> [SUPPLIED RECORDS]
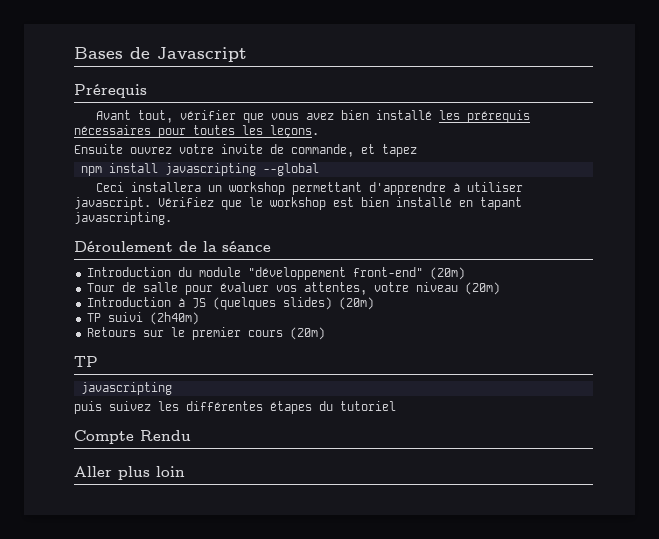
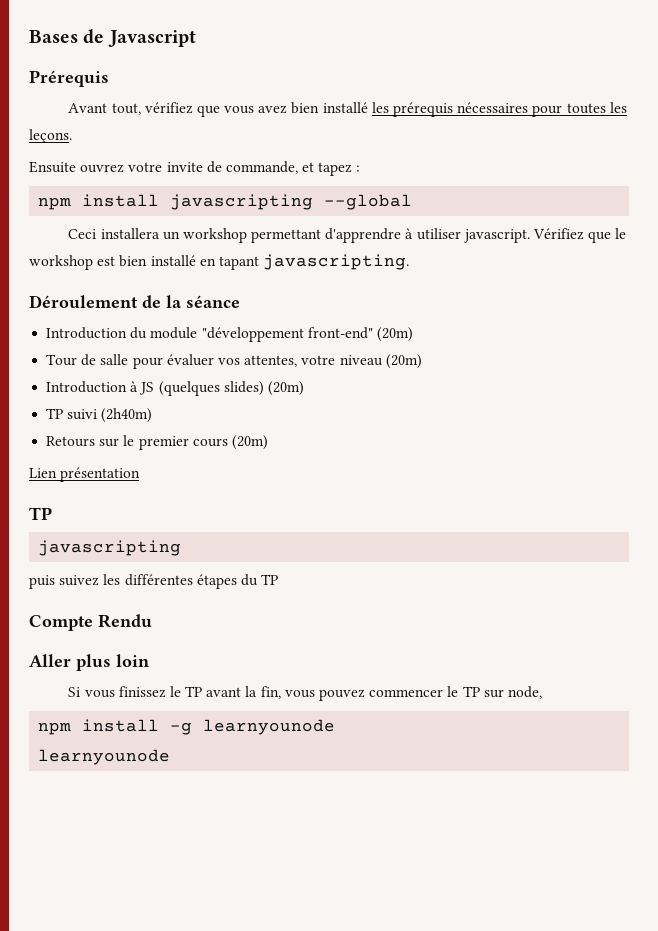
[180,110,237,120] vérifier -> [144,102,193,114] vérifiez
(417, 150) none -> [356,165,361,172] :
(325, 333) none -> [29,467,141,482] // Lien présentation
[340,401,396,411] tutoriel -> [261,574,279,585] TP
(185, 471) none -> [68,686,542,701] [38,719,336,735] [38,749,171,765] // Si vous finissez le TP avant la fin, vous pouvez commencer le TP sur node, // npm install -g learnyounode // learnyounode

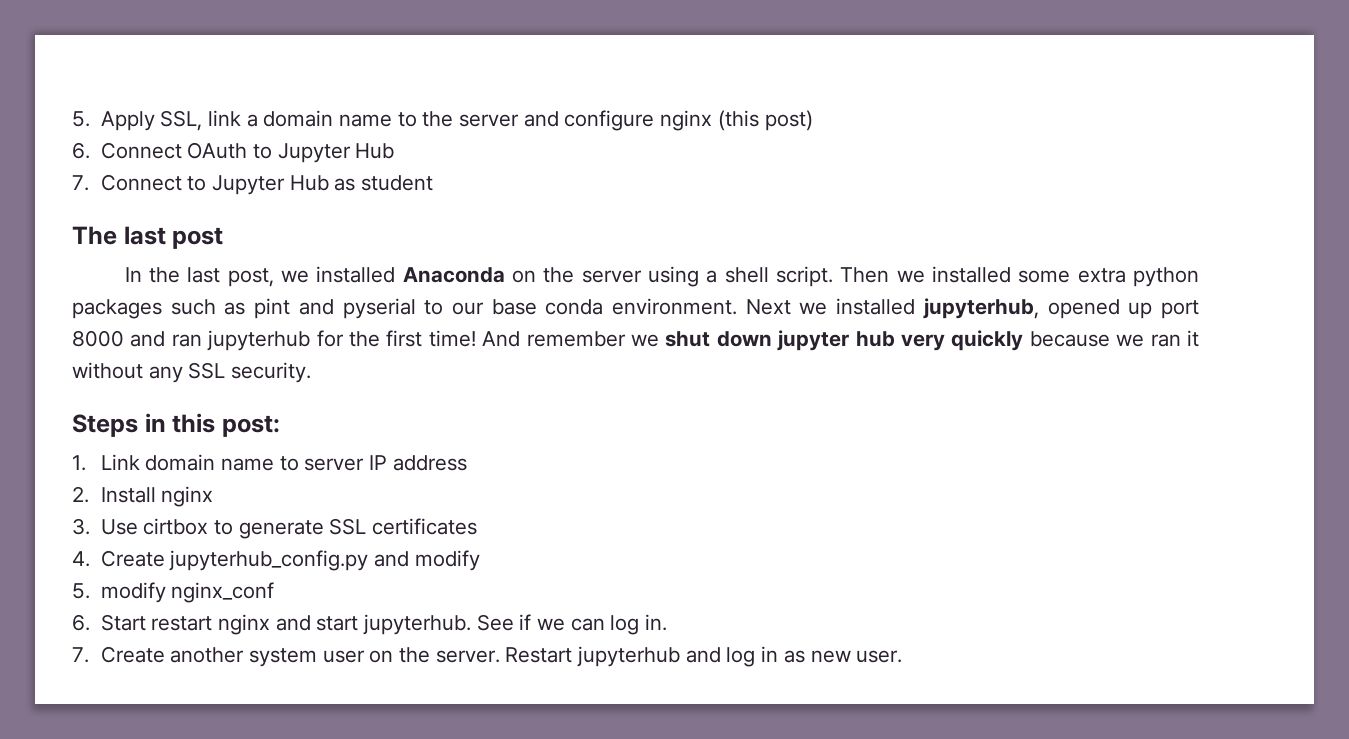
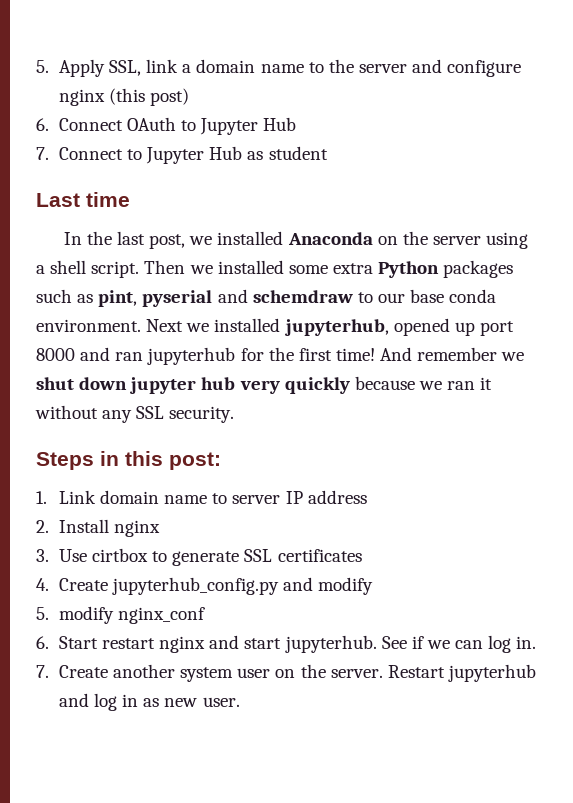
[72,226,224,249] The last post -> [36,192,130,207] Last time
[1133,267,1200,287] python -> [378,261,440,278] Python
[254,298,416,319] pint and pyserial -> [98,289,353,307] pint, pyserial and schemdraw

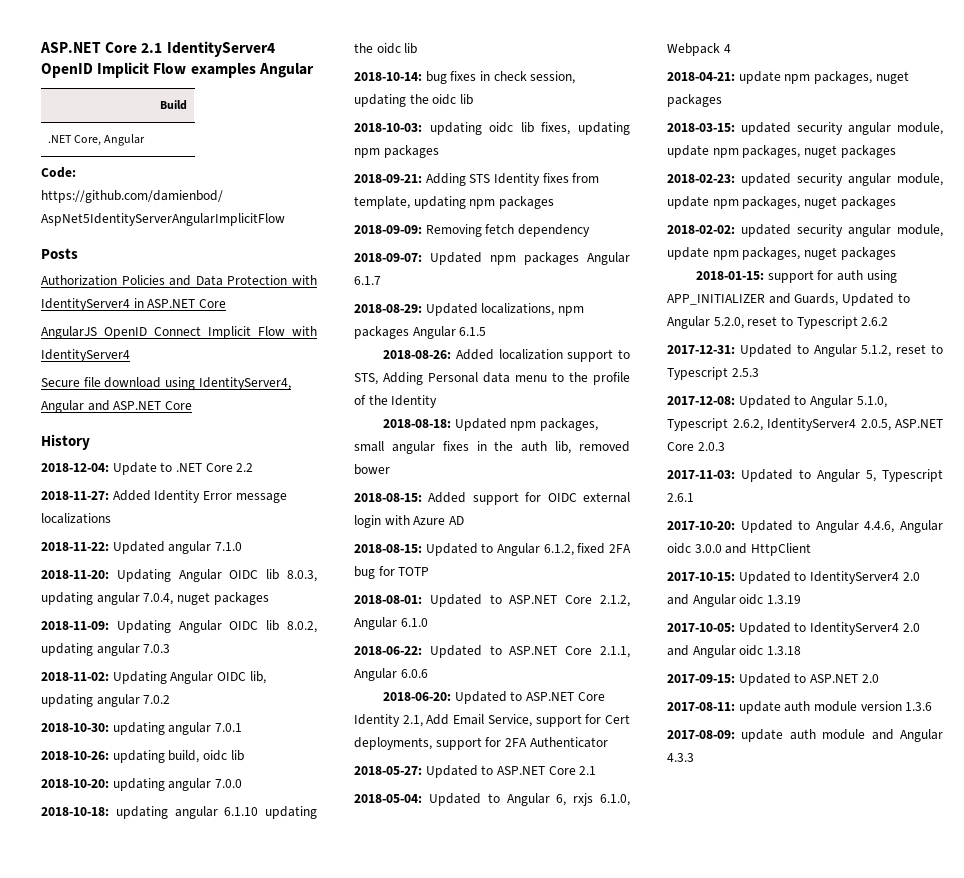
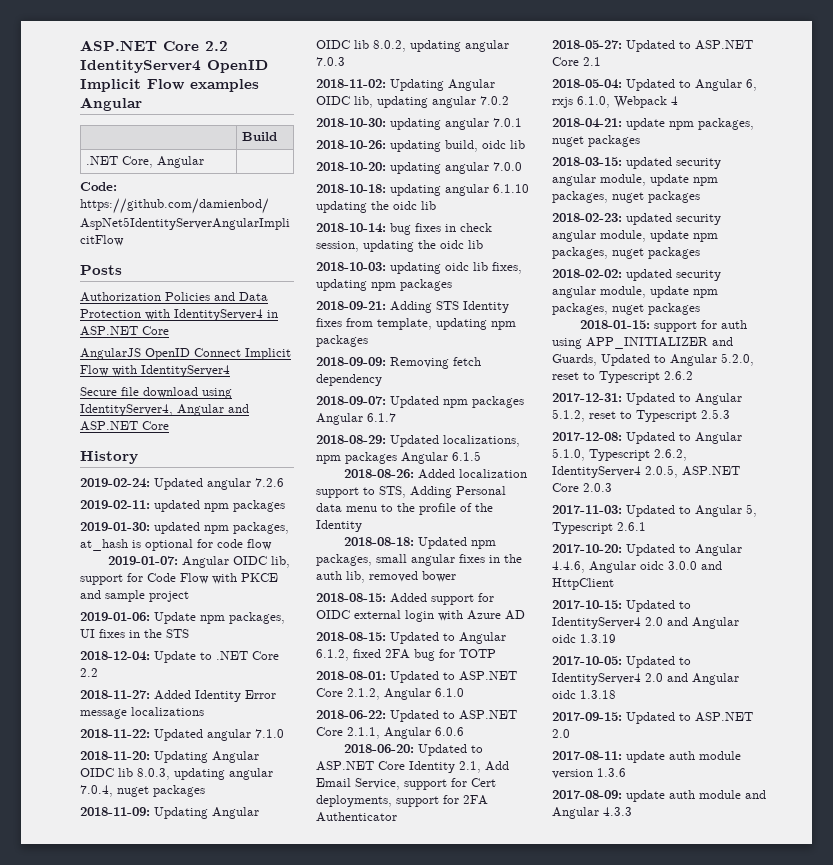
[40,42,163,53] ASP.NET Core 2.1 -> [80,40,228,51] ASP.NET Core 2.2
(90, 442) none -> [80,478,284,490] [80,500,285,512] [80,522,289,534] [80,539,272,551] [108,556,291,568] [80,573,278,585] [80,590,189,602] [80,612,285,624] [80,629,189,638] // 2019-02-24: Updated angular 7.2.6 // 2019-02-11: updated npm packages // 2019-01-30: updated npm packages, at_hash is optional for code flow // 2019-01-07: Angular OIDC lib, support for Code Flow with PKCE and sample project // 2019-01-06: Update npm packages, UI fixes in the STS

> [TASK OBJECTIVE]
Reproduce the listing word for word and omit its pictures.

> [TASK SOLUTION]
[180,110,237,120] vérifier -> [144,102,193,114] vérifiez
(417, 150) none -> [356,165,361,172] :
(325, 333) none -> [29,467,141,482] // Lien présentation
[340,401,396,411] tutoriel -> [261,574,279,585] TP
(185, 471) none -> [68,686,542,701] [38,719,336,735] [38,749,171,765] // Si vous finissez le TP avant la fin, vous pouvez commencer le TP sur node, // npm install -g learnyounode // learnyounode

[72,226,224,249] The last post -> [36,192,130,207] Last time
[1133,267,1200,287] python -> [378,261,440,278] Python
[254,298,416,319] pint and pyserial -> [98,289,353,307] pint, pyserial and schemdraw

[40,42,163,53] ASP.NET Core 2.1 -> [80,40,228,51] ASP.NET Core 2.2
(90, 442) none -> [80,478,284,490] [80,500,285,512] [80,522,289,534] [80,539,272,551] [108,556,291,568] [80,573,278,585] [80,590,189,602] [80,612,285,624] [80,629,189,638] // 2019-02-24: Updated angular 7.2.6 // 2019-02-11: updated npm packages // 2019-01-30: updated npm packages, at_hash is optional for code flow // 2019-01-07: Angular OIDC lib, support for Code Flow with PKCE and sample project // 2019-01-06: Update npm packages, UI fixes in the STS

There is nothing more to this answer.